What to work on
The answer must consist of each line of the records below that contains the string "meals".

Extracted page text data
- - -

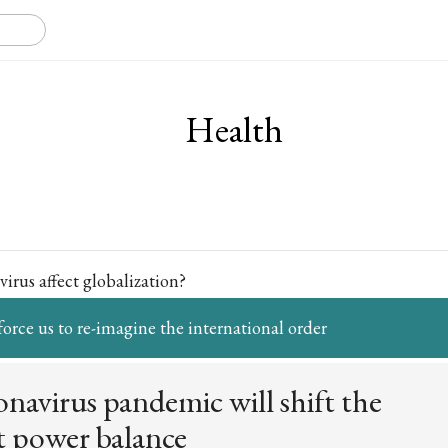
Health
irus affect globalization?
force us to re-imagine the international order
navirus pandemic will shift the
t power balance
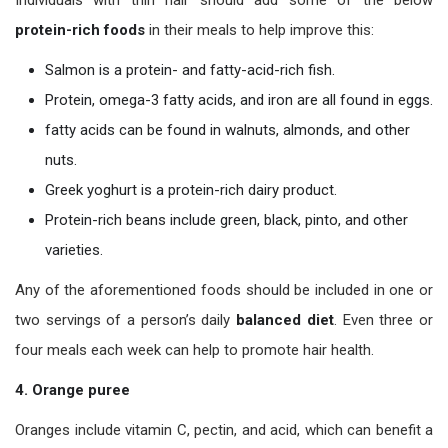
protein-rich foods
in their meals to help improve this:
Salmon is a protein- and fatty-acid-rich fish.
Protein, omega-3 fatty acids, and iron are all found in eggs.
fatty acids can be found in walnuts, almonds, and other
nuts.
Greek yoghurt is a protein-rich dairy product.
Protein-rich beans include green, black, pinto, and other
varieties.
Any of the aforementioned foods should be included in one or
two servings of a person’s daily
balanced diet
. Even three or
four meals each week can help to promote hair health.
4. Orange puree
Oranges include vitamin C, pectin, and acid, which can benefit a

- - -

Solution
in their meals to help improve this:
four meals each week can help to promote hair health.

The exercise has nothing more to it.